I remember my DH coming home to absolute dismay to find me and my mum friends discussing the merits of Tesco over Huggies over pampers wetwipes! He couldn’t believe how boring we were!!! All babies about 4 months old and we were all first time mums met at a group having a cup of tea at mine! At the time it seemed so important!

But it WAS important at the time, chatting about your babies, bonding, making friends..I would love to have had some mum friends when I had my first DS, I had moved to a new town and didnt have any friends. There didnt seem to be any mum & baby groups and it felt very lonely

Sartre · 30/05/2026 07:12

I’ll be honest and say I have never been able to make friends with other mums from groups like this or from school etc for this reason. I don’t think it even ends once they’re past baby/toddler stage from my experience. DH said I’m being unfair and it’s because that’s the main thing you have in common so of course they want to chat about that. I really find it very tedious, it isn’t interesting to me…
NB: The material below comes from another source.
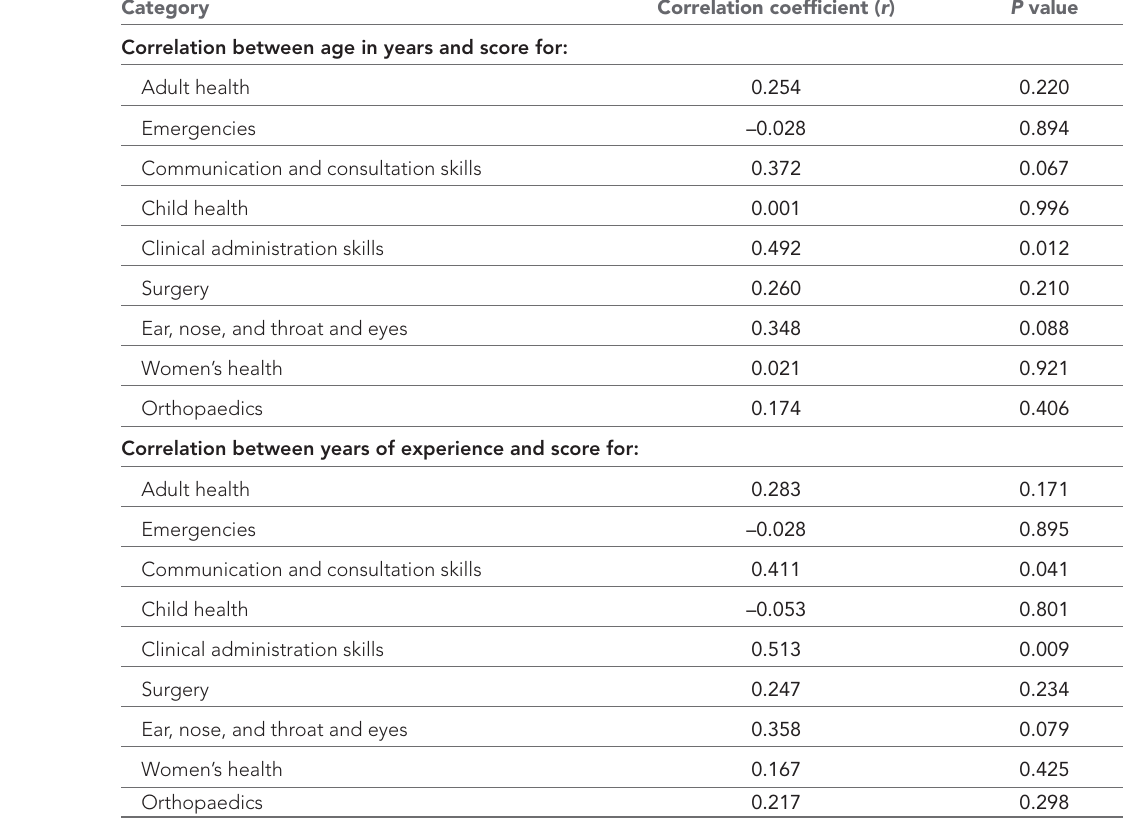
Table 4 Relationship between age and years of experience and self- reported performance of skills by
My youngest is almost 6 and the chatter is still completely inane. Often about class teachers, things going on within the classroom, have you heard they’re implementing x and y from next year in the school, school trips coming up, the hassle of non uniform days etc. So very dull. I think it’s more pronounced in mums who place their DC at the centre of their universe.

Puffinsandcoffee · 30/05/2026 07:44

Boring/ interesting is pretty subjective tho. Its not like "discussing the arts, literature, philosophy" or whatever else someone might put on a dating profile is inherently interesting - if the person doing the discussing is a crashing bore. On the other hand, I've been in pain from laughing at a story about a leaky nappy, in the context of a discussion about the merits of different nappy brands.

If nappies and Calpol are the subjects people are interested in, you'll be the bore if you insist on talking about the latest Sally Rooney novel that no one else has had time to read. And any subject can be interesting in the right hands.